Figure 5 Inhibition of microRNA (miR)-577 or reintroduction of brain-derived neurotropic factor (BDNF) reverses the inhibited malignant characteristics of long intergenic non-protein coding RNA 1094 (LINC01094)-deficient glioblastoma (GBM) cells. (A) U251 and T98 GBM cells transfected with small interfering RNA specific for LINC01094 (si-LINC01094) in the presence of miR-577 inhibitor or negative control (NC) inhibitor were subjected to Cell Counting Kit (CCK)-8 assay to evaluate cell proliferation. (B) Flow cytometry analysis was utilized to determine the apoptosis of U251 and T98 cells that were treated as above described. (C, D) Migration and invasion assays were carried out to assess the migratory (C) and invasive (D) capacities of aforementioned cells. (E) BDNF protein expression levels in U251 and T98 cells transfected with plasmid encoding BDNF (pcDNA3.1-BDNF) or empty vector (pcDNA3.1) were detected by Western blotting. (F) U251 and T98 cells were cotransfected with si-LINC01094 and pcDNA3.1-BDNF or pcDNA3.1. The proliferation of transfected cells was detected by CCK-8 assay. (G) Flow cytometry analysis was employed in determining the apoptosis of U251 and T98 cells that were cotransfected with si-LINC01094 and pcDNA3.1-BDNF or pcDNA3.1. (H, I) Migration and invasion assays were used to analyze the migration (H) and invasion (I) of U251 and T98 cells after cotransfection with si-LINC01094 and pcDNA3.1-BDNF or pcDNA3.1. *P < 0.05 and **P < 0.01.
Figure 6 Depletion of long intergenic non-protein coding RNA 1094 (LINC01094) inhibits glioblastoma xenograft growth in vivo. (A) Tumor xenografts were excised on day 30 after cell injection and photographed. (B) Tumor volumes were monitored every 5 days after cell injection, as shown in the corresponding growth curves. (C) The weights of the xenograft tumors were measured 30 days after cell injection. (D–F) The expression levels of LINC01094, BDNF protein, and microRNA-577 in the xenograft tumors. **P < 0.01.

# Exercise data
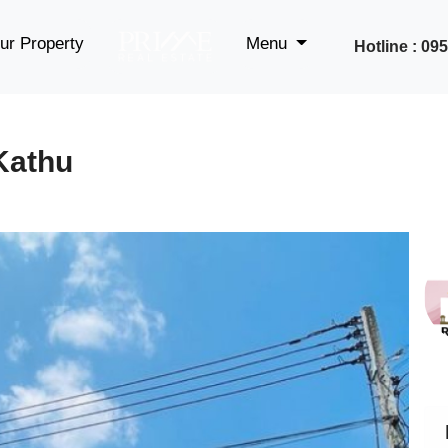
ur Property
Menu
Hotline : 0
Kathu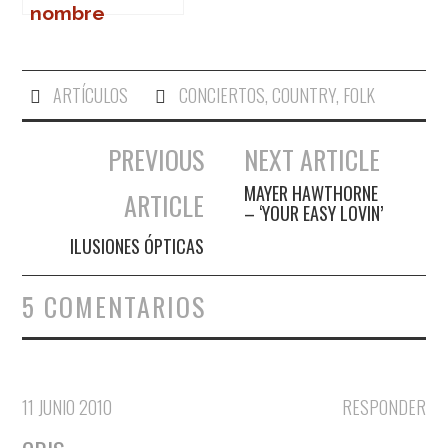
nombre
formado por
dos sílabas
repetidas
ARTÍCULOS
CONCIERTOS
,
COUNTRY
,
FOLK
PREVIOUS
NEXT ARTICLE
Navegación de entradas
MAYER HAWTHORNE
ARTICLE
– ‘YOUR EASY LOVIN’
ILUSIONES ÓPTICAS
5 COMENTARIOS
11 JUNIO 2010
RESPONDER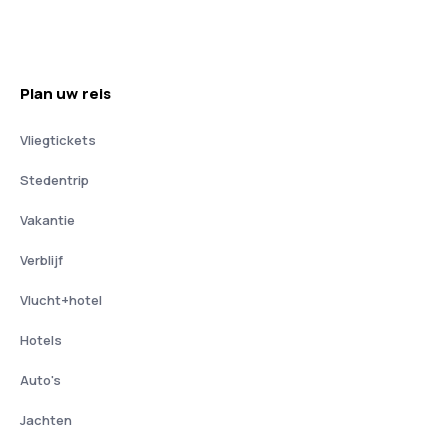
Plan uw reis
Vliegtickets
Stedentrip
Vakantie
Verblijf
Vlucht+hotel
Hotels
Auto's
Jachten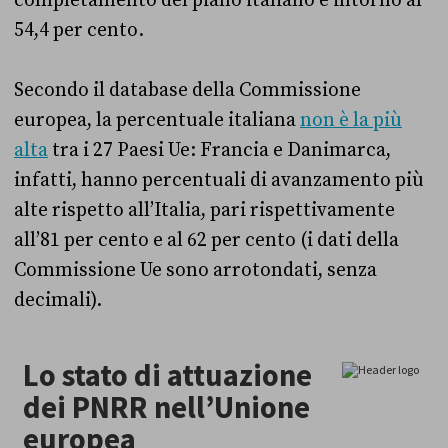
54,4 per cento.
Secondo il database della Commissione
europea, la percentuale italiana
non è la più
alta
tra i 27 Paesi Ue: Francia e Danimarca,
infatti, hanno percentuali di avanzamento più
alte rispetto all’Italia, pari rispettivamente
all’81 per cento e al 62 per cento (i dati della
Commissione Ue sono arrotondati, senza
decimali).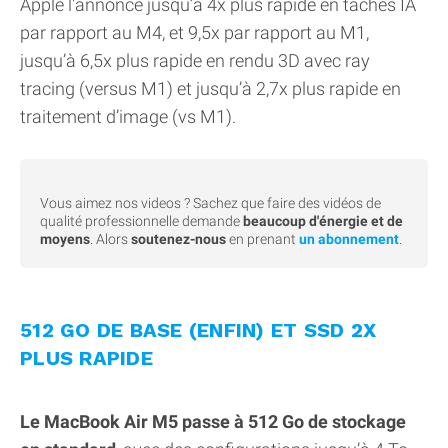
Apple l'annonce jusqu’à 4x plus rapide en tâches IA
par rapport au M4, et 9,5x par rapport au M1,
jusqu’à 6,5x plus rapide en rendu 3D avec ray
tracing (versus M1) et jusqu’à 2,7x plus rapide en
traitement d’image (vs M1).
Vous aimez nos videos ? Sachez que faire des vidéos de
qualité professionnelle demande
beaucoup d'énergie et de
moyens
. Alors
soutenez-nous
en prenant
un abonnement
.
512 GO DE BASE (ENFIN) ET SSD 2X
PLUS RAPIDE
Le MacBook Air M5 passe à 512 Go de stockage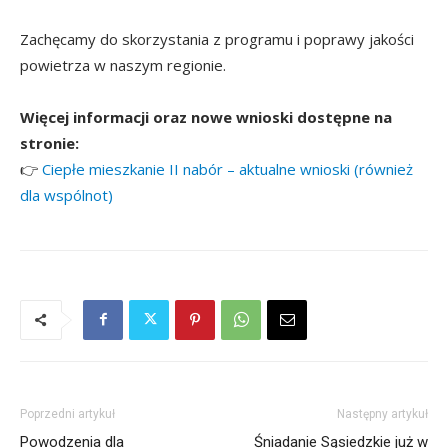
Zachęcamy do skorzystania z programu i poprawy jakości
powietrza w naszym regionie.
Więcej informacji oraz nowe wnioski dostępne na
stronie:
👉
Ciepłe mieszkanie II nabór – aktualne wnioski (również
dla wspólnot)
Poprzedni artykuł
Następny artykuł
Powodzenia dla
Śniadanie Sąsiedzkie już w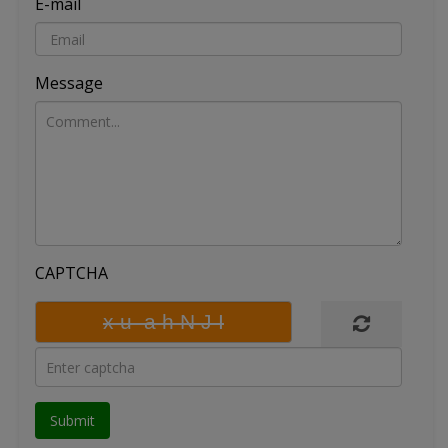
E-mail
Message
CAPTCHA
--
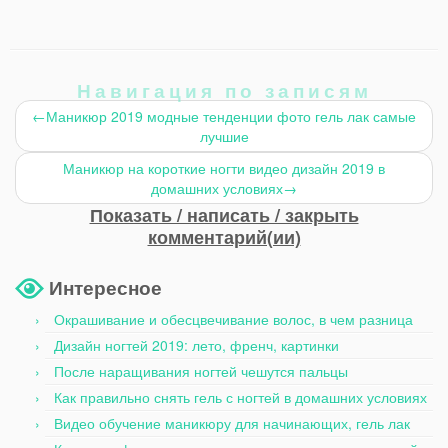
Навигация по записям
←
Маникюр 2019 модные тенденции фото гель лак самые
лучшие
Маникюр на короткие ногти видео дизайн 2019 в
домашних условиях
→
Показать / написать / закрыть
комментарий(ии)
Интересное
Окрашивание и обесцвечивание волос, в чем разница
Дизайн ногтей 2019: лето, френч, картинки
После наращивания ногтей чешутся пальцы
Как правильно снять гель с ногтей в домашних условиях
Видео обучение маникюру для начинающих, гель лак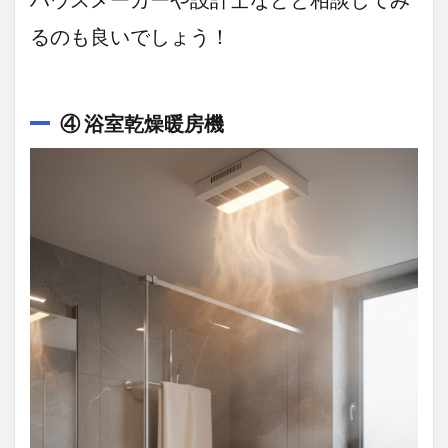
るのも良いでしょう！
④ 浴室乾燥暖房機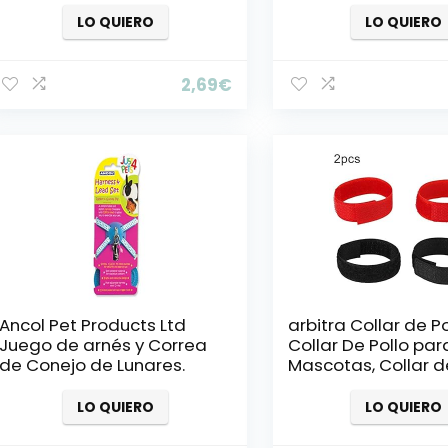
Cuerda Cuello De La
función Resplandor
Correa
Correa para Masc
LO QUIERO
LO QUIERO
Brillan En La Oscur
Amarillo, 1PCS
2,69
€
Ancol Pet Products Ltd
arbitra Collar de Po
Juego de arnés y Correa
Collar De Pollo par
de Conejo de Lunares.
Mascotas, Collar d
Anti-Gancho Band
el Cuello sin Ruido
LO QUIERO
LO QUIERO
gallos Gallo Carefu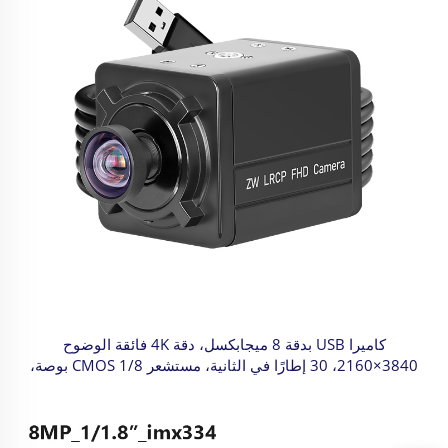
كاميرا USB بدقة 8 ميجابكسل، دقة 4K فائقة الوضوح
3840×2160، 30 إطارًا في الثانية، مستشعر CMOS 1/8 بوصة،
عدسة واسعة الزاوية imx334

# Your tasks
**A.** In the LINC01094 figure legends, on which day after cell injection were the tumor xenografts excised?
**B.** List every assay or detection method that the Figure 5 legend in the LINC01094 figure legends names.

# Response list
**A.** Day 30

**B.** Cell Counting Kit (CCK)-8 assay, flow cytometry analysis, migration assay, invasion assay, Western blotting